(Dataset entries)
--

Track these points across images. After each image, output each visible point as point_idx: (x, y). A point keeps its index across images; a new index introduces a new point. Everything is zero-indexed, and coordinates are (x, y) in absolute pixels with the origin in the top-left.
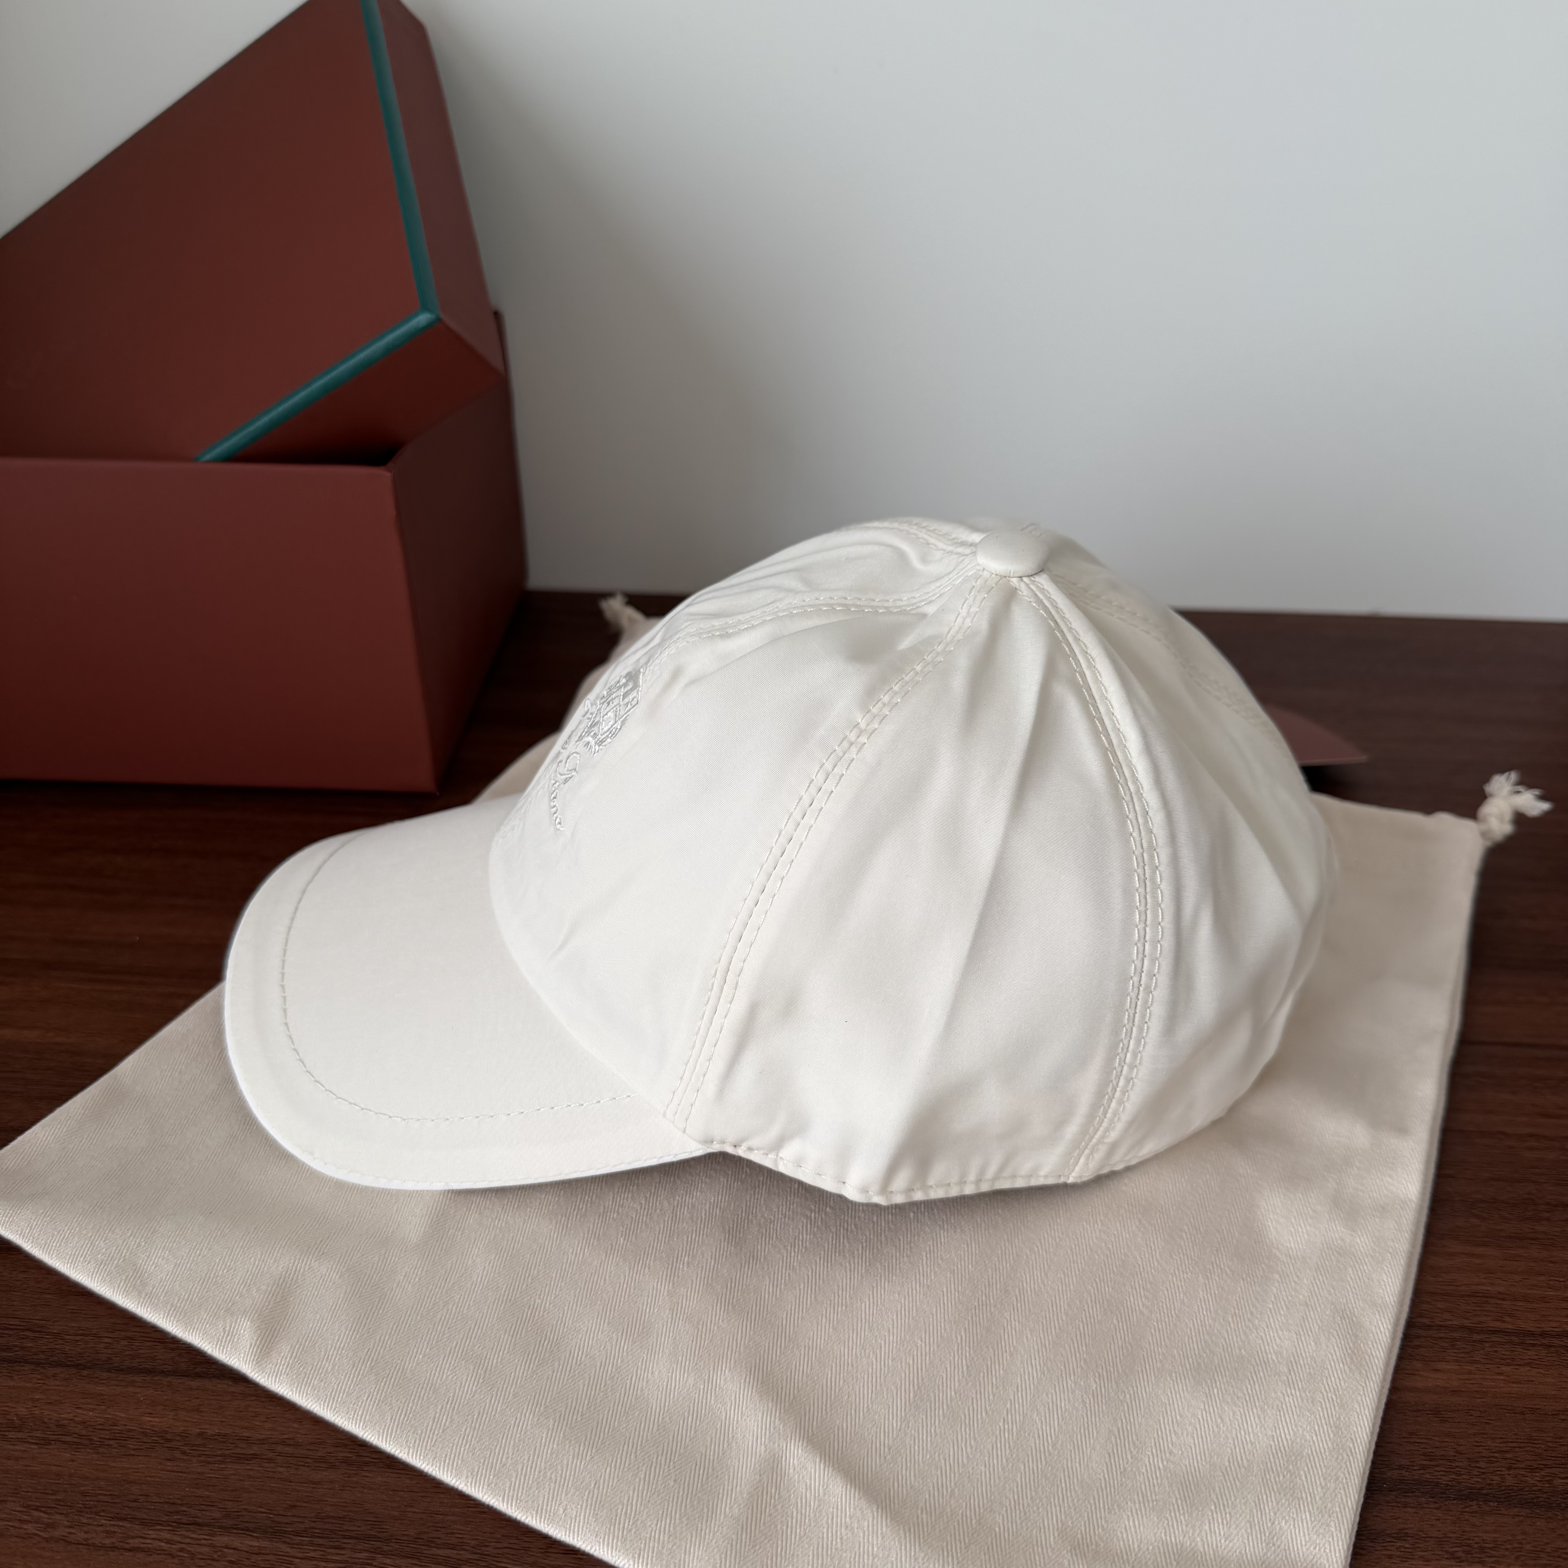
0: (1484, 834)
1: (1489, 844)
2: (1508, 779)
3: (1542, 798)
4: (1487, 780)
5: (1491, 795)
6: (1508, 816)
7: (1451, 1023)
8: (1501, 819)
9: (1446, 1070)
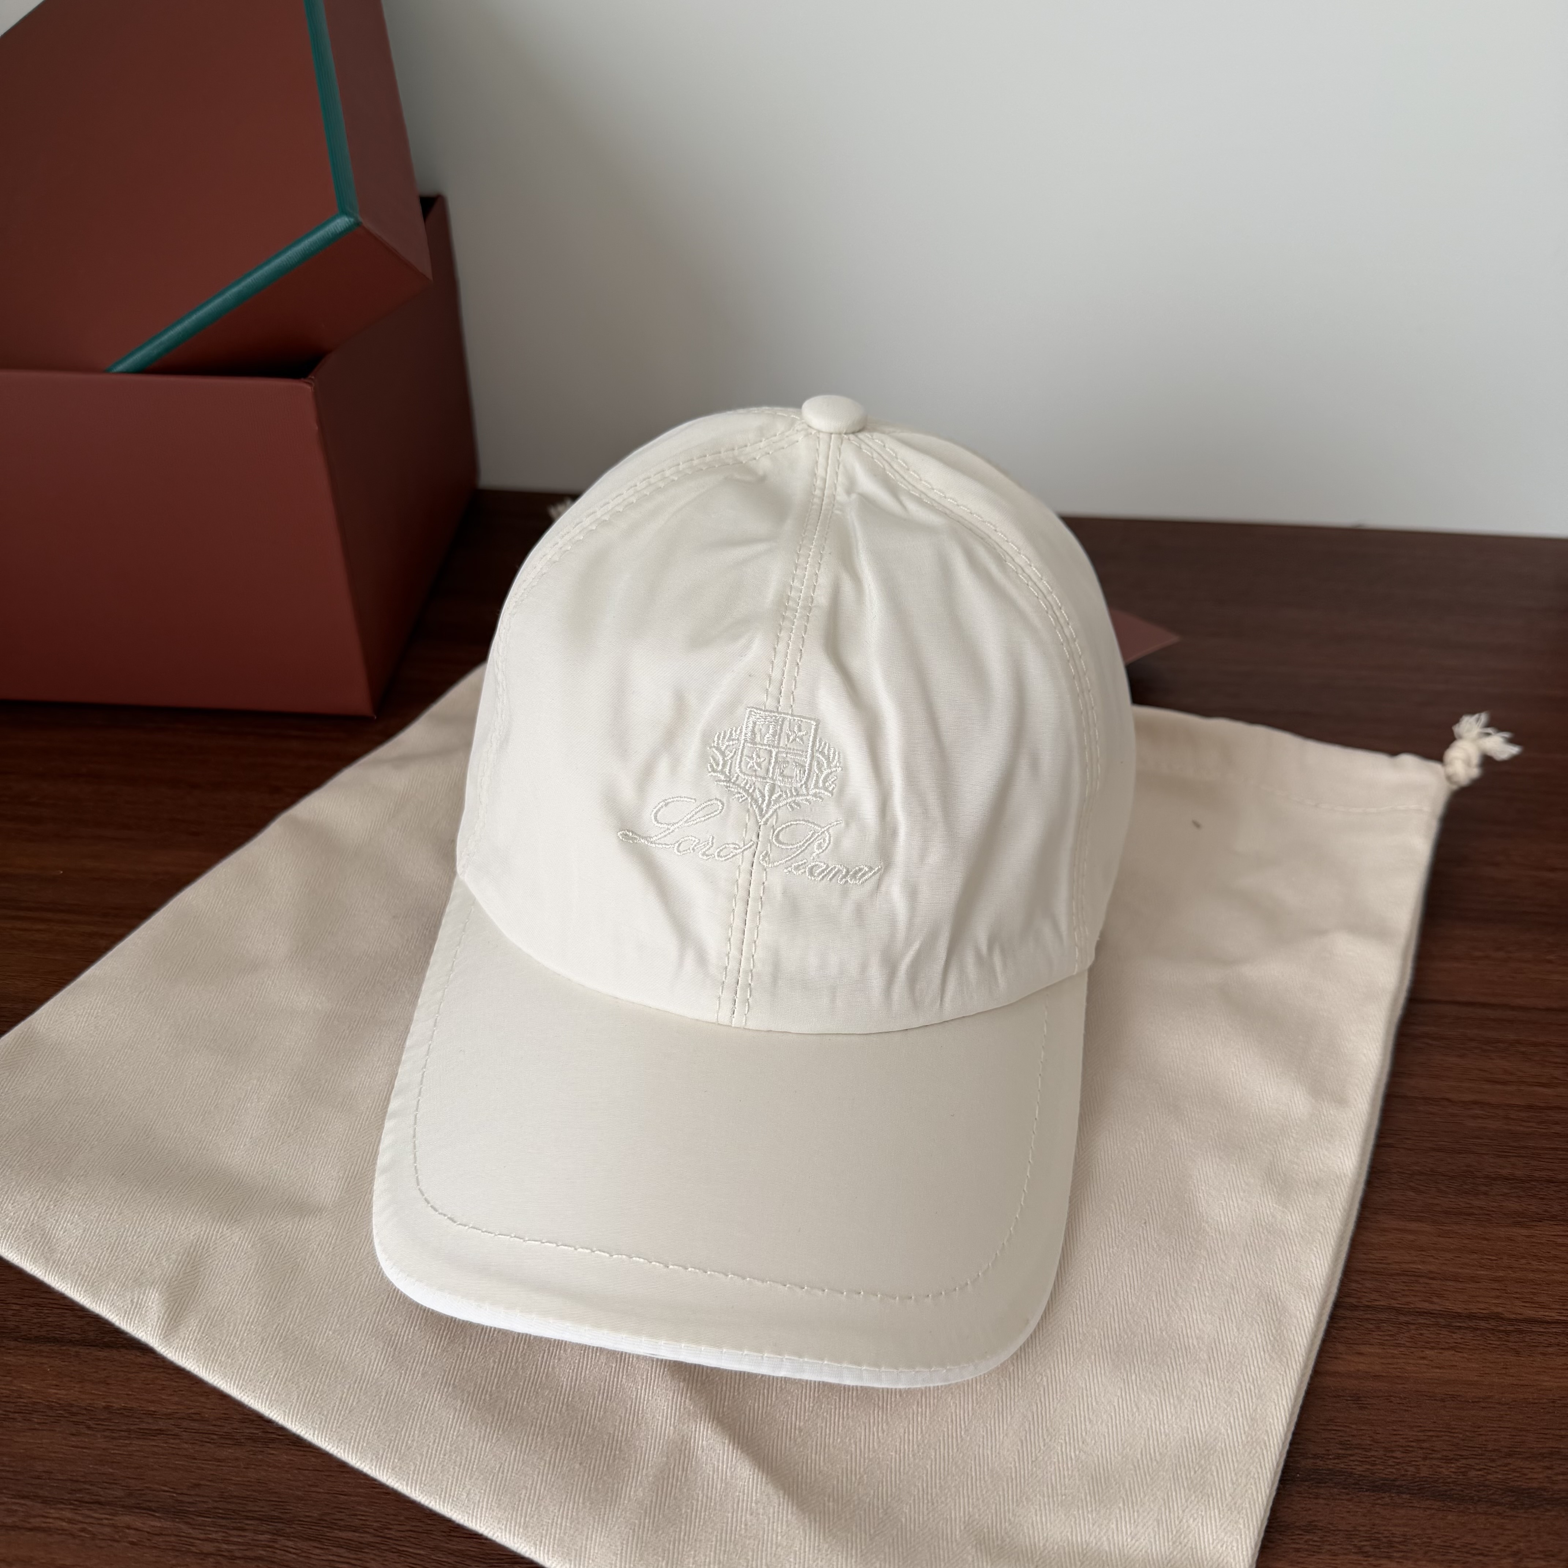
0: (1449, 778)
1: (1455, 787)
2: (1478, 720)
3: (1511, 741)
4: (1457, 720)
5: (1461, 737)
6: (1475, 759)
7: (1401, 981)
8: (1468, 763)
9: (1393, 1031)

--

How to complete this task:
Quote every record above exactly, omitting any pictures they contain.

Result of the task:
Track these points across images. After each image, output each visible point as point_idx: (x, y). A point keeps its index across images; a new index introduces a new point. Everything is zero-indexed, and coordinates are (x, y) in absolute pixels with the origin in the top-left.
0: (1484, 834)
1: (1489, 844)
2: (1508, 779)
3: (1542, 798)
4: (1487, 780)
5: (1491, 795)
6: (1508, 816)
7: (1451, 1023)
8: (1501, 819)
9: (1446, 1070)
0: (1449, 778)
1: (1455, 787)
2: (1478, 720)
3: (1511, 741)
4: (1457, 720)
5: (1461, 737)
6: (1475, 759)
7: (1401, 981)
8: (1468, 763)
9: (1393, 1031)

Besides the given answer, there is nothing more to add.